### Course: Statistics and probability>Unit 5

Lesson 3: Introduction to trend lines

# Fitting a line to data

Sal creates a scatter plot and then fits a line to data on the median California family income. Created by Sal Khan.

• How do we do this manually and write an equation usingpoint-slope form?
• Find the coordinates of two points on the line (not the data points they don't necessarily lie on the line).
The slope can then be calculated as the change in y over change in x and then you can use the point-slope form
• Are there more videos on how to use excel?
• What does "extrapolation" mean? What is linear regression?
• "Extrapolation" is using known data with a pattern to predict unknown data. A linear regression draws a line assuming that the scatter plot points go up linearly. He doesn't talk about it in this video, but there are other types of regression lines, like an "exponential regression," which works with something that grows exponentially, like: population, or a bank account, or GDP.
• Hey so I am kinda confused at how the slope is 1882, such a huge slope would give a really steep line wouldnt it?
Thanks!
• Great question! The "steepness" of a line is determined by 2 things. First, it is the slope, you're correct. But it is also determined by the rate each of the axes is increasing by. And because Sal chose to have the x- and y- axes to increase at different rates, it appears to be less steep.
Hope that helps!
• How do you find it out, paper-pencil style?
• well, you can ignore the fact that this is not really a linear equation and use the y=mx+b formula and you still get an estimate which is all they ask. since you cant predict the future in the real world.
• So the meaning of the Y intercept is basically the year at which the study started or at least where are table started right ?
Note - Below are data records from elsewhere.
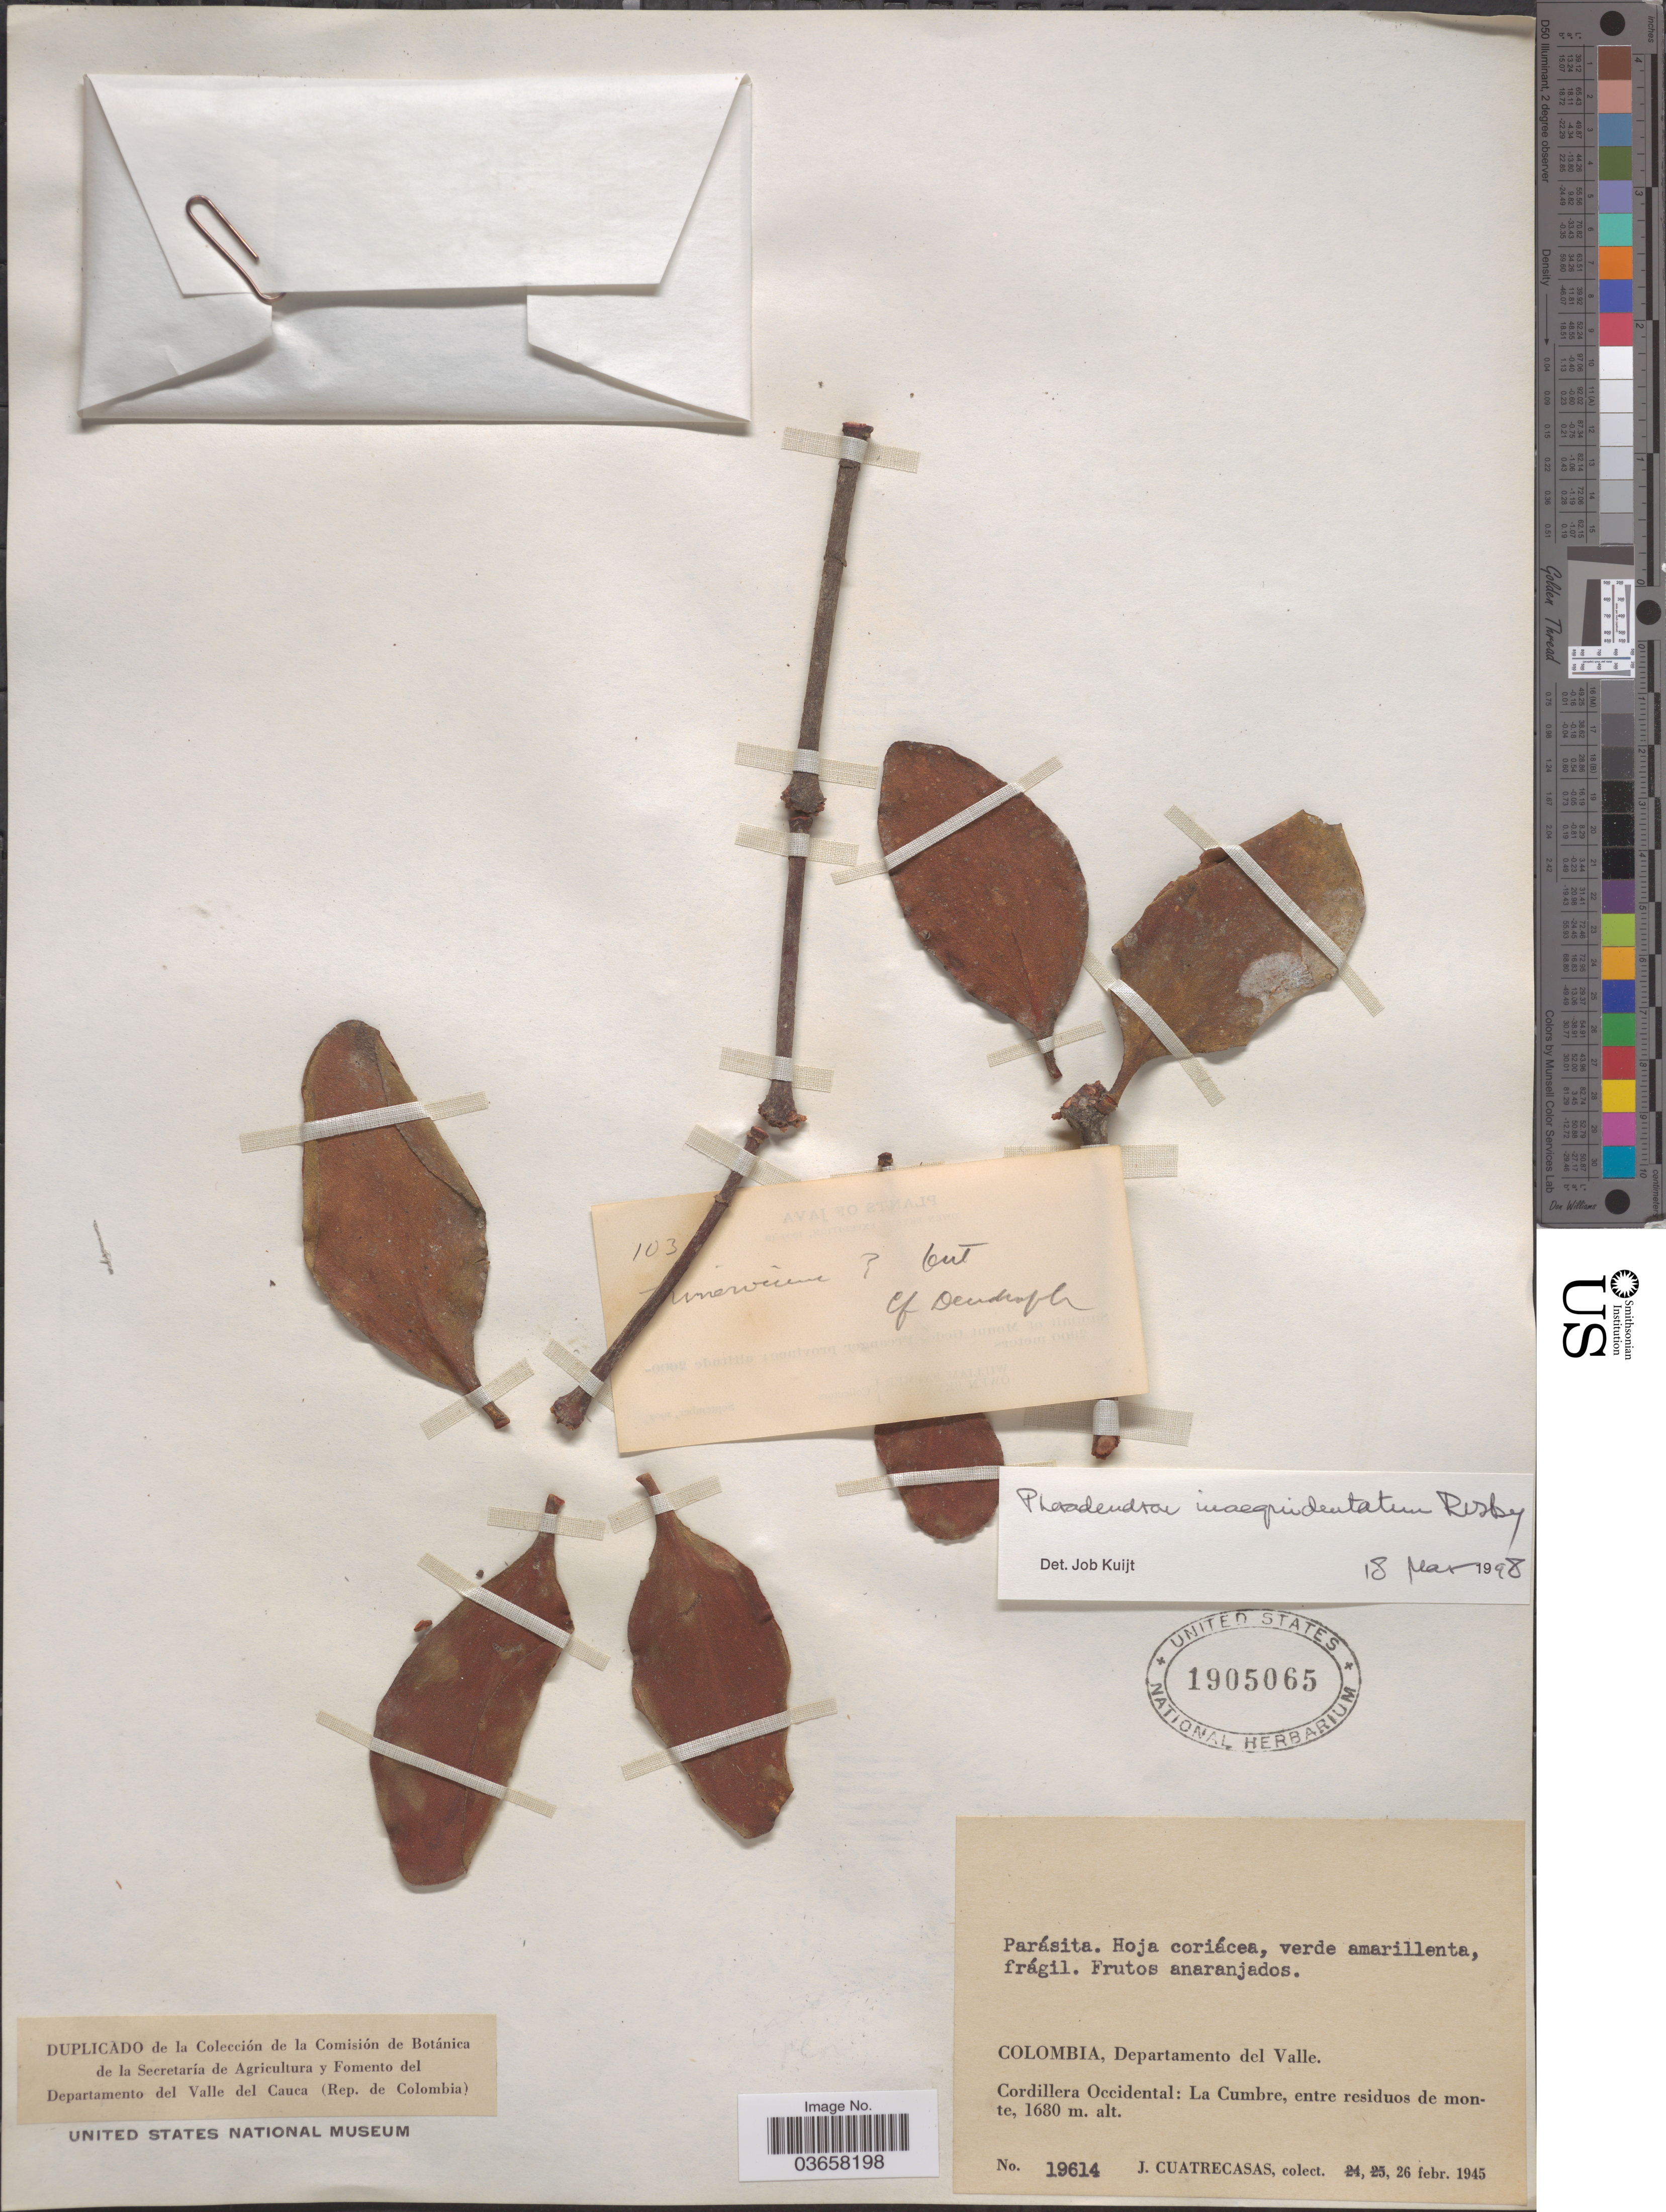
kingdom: Plantae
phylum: Tracheophyta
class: Magnoliopsida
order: Santalales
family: Viscaceae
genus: Phoradendron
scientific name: Phoradendron inaequidentatum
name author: Rusby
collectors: J. Cuatrecasas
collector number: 19614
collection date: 1945-02-26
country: Colombia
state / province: Valle del Cauca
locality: Departamento del Valle. Cordillera Occidental: La Cumbre, entre residuos de monte.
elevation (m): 1680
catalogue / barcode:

But What is the meaning of the slope ? I would guess it to be the median income per year but it doesn't ring much to me. need a little help : ) thaks !
• The slope represents the "approximate rate" at which the median income is increasing. Per year, the median income increases x amount of dollars. I say approximate rate, because the rate is not constant, but the line of best fit represents the trend in the data.
• Fun fact: median income for a California family in 2010 was actually \$57,708!
• I am confused about the word model.
Is the line which is fitted in the data called the model?
• Yes, the line that is fitted to the data (and the equation of this line) is an example of a model.

Have a blessed, wonderful day!
• how could i have found the equation of the line without using excel?